The World Federation of the Deaf is an international organization that advocates for the Deaf rights worldwide. Over 130 national Deaf associations are affiliated to ensure they are kept abreast of their rights in areas such as: education, employment, communication access, and technology.
The WFD works closely with the United Nations as they have similar beliefs – protecting human rights and equality.
The Italian Deaf National Association first established this organization in the early 1950s.
The WFD is the host of the World Congress of the Deaf that occurs every four years. Deaf and hearing delegates from all over the world attend to learn and exchange updated information on Deaf rights. They bring new information to their home countries and pass on to the Deaf community.
Windsor Association of the Deaf (LCD) is located in the South-Western Ontario and is bordering from Detroit, United States. WAD is well known Deaf club and has been around for quite some time serving families, seniors, and young adults.
WAD offers two websites to check with, one is the home website (see below) and another website is to check with WAD via Facebook. They are collaborating with Windsor Police Service to provide the safety TEXT 911. WAD offers several oevents year round. Annual camping & picnic Jamboree, card playing events, WAD hang out every Fridays @ Windsor Sportmen Club. For more information, please contact: firstname.lastname@example.org
The Thunder Bay Centre of the Deaf is a non-profit organization that mainly focuses on advocacy for Deaf citizens of Thunder Bay. TBCD is currently working with the Thunder Bay Regional Health Science Centre on accessibility issues. TBCD also provide different events throughout the year. For more information, please contact:
RESO is a nonprofit organization whose goal is to bring together parents and friends (support workers and extended families) of Franco-Ontarian deaf children to help them communicate in their family and community.
Over the years, after many meetings with parents and support workers in the deaf community, RESO has realized the importance of taking action as soon as possible in the lives of children who are deaf / hard of hearing to support parents, friends and families.
Communication within the family has become a priority for RESO, hence the development of LSQ (Langue des signes québécoise) courses, not only for parents and friends of deaf children / hard of hearing, but also for professionals in education and health that work with these children.
The creation of resources promoting the development of communication with young children followed very naturally since no known material was available for francophone parents. Training on the impact of deafness within the family and the learning style of the children followed logically.
The Bob Rumball Associations For The Deaf in partnership with Reach Out Centre for Kids offers PAH! a deaf children’s mental health service which is accessible to Deaf and hard of hearing individuals and their families.
Who can receive services from PAH? children and youth 0-18 years who are Deaf or hard of hearing, have mental health issues who live in Peel, Halton or Dufferin or attend E.C. Drury Provincial School for the Deaf.

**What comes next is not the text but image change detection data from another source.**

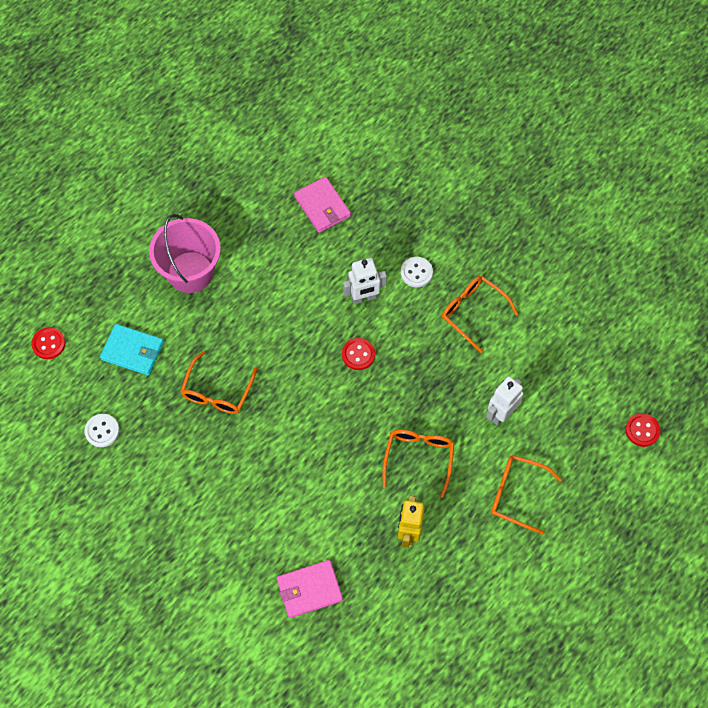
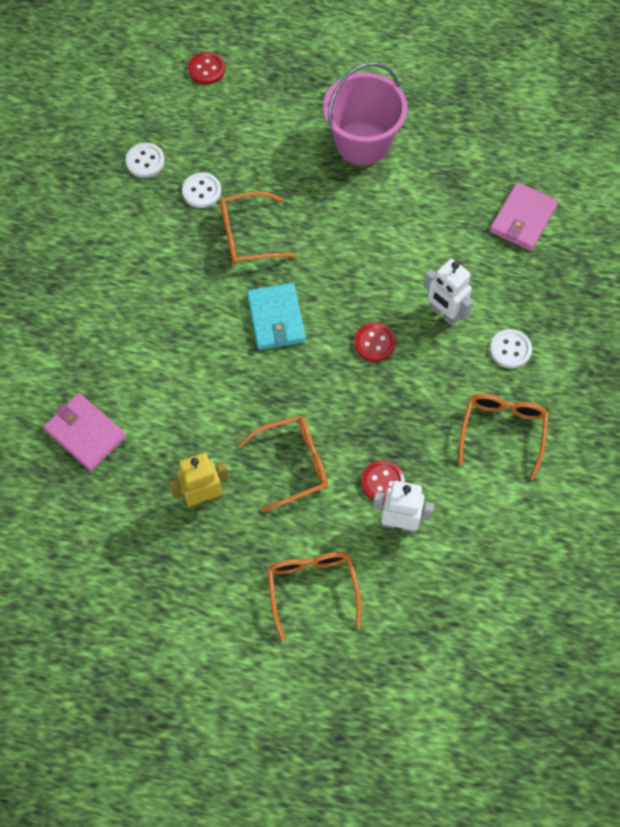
camera: 60 degrees right, 0 degrees up
(132, 351) = (244, 140): turquoise wallet -> turquoise wallet (276, 318)
(157, 404) = (201, 191): none -> white button
(642, 430) = (479, 692): red button -> red button (382, 482)

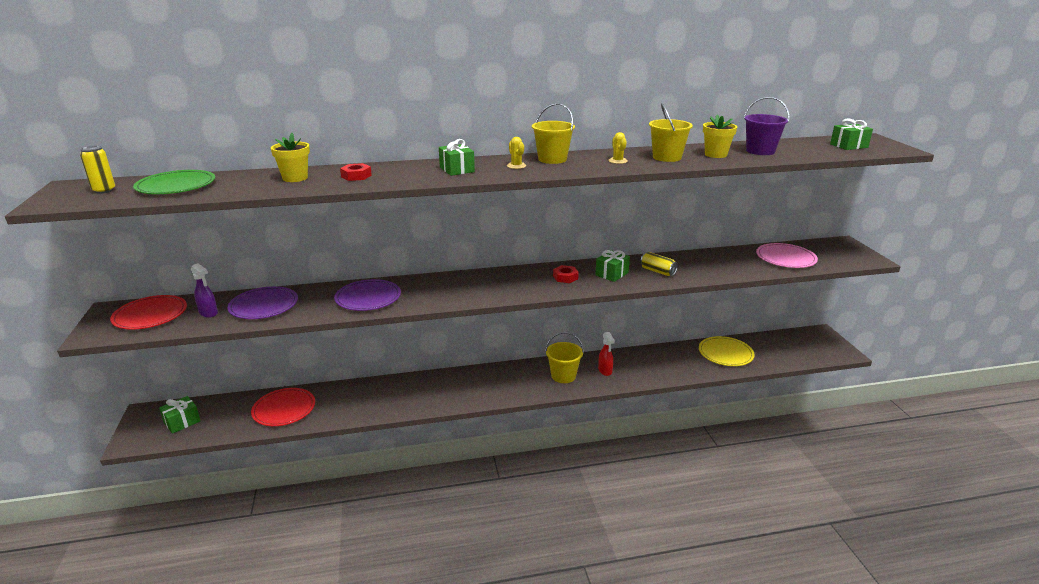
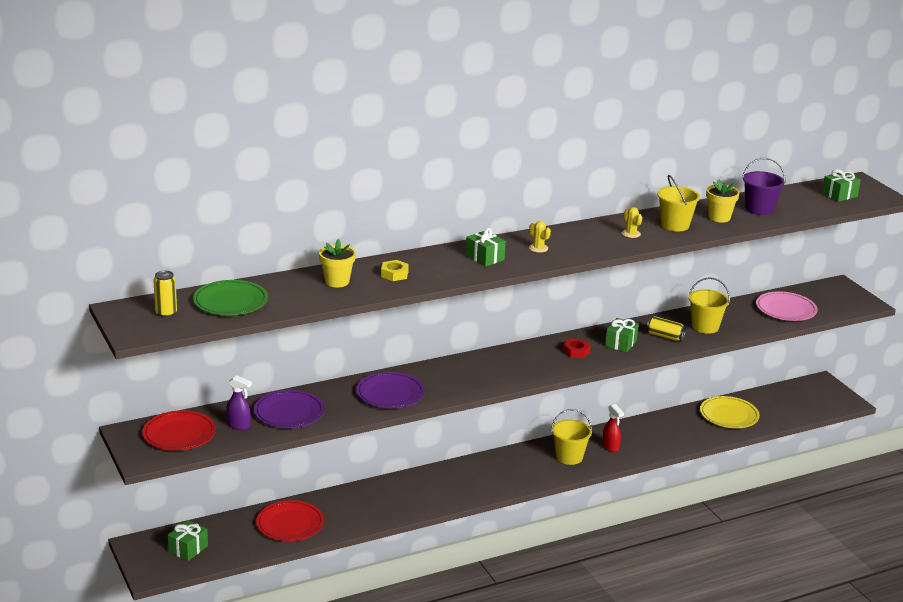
camera: 15 degrees left, 0 degrees up
(356, 176) = (394, 274): red nut -> yellow nut
(552, 159) = (567, 236): yellow bucket -> yellow bucket (705, 327)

Who can make a referral? Referrals can be made by anyone, including: • Self • Parent or guardian • Social service or health agency • Teacher or counsellor • Physician
PAH! Provides individualized services which may include: • Assessment • Individual, Family & Group Treatment • Wraparound Planning • Parent Relief • Training & Education • Advocacy • Links to informal & community supports
The Ontario Association of the Deaf (OAD) is Canada’s oldest Deaf non-profit organization. For over 125 years, OAD placed special focus on educating and advocating in the interests of all Deaf Ontarians. Deaf people are the heart of OAD’s efforts to ensure equality and protecting the rights of Deaf Ontarians. OAD provides resources, support, and advocacy to the Deaf Community of Ontario and individuals and organizations seeking information and assistance. OAD depends on both public donations and government funding for our operations.

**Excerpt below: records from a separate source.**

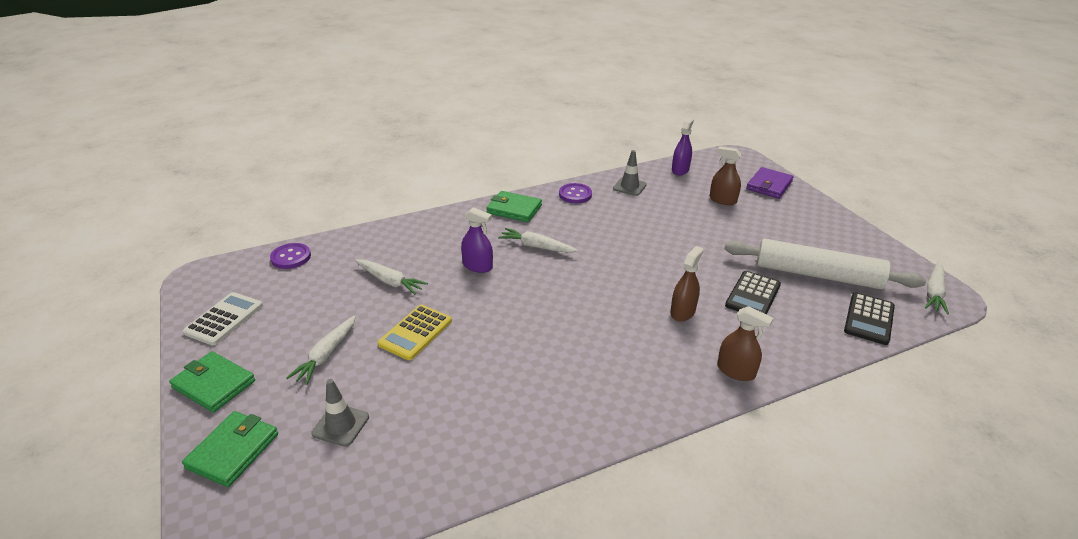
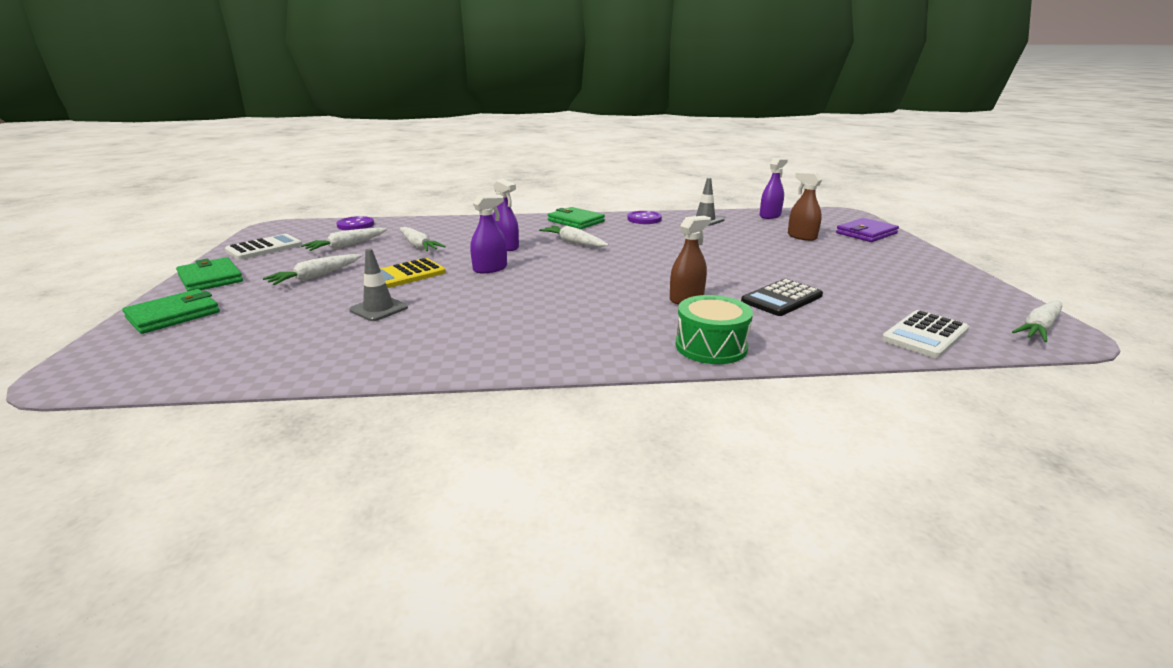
camera: 20 degrees right, 10 degrees down
(313, 296) = (346, 246): none -> white carrot
(341, 425) = (275, 316): grey traffic cone -> grey traffic cone (379, 309)
(489, 305) = (490, 269): none -> purple spray bottle
(736, 371) = (711, 346): brown spray bottle -> green drum
(817, 275) = (878, 295): white rolling pin -> none
(869, 319) = (925, 335): black calculator -> white calculator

London Centre of the Deaf (LCD) is located in the South-Western Ontario and is one of the longest standing and largest club 200 km west from Toronto since 1960. LCD is mainly focused on hosting various kinds of events from children’s Pizza activities, adult Lingo activities to seniors card playing gatherings on most Wednesdays. The majority of LCD members/participants are Deaf, Hard-of-Hearing, and Children Of Deaf Adults (CODA) however; we always have had a good number of ASL students, parents of Deaf children participating. LCD offers a safe and friendly environment for parents of Deaf children and their children as well. LCD strongly believes in promoting a younger generations as part of their social club vision. LCD has a mission statement and believes that their club should promote education, physical, social activities within southwest region. They have had sponsored Deaf athletics to Deaflympic worldwide (Olympic of the Deaf). Finally, LCD has a strong working ally-relationship with Robart Deaf School located in the city of London as well.
DDS is a non-profit organization that offers services and educational programs to promote self-reliance within the Deaf, deafened and hard of hearing community. DDS is committed to increasing Deaf cultural awareness.
DDS is home to the Durham Deaf Club. The club welcomes both Deaf and hearing members of all ages. Social events for Deaf seniors take place on Wednesday afternoons and evening socials for the club happen on Saturdays.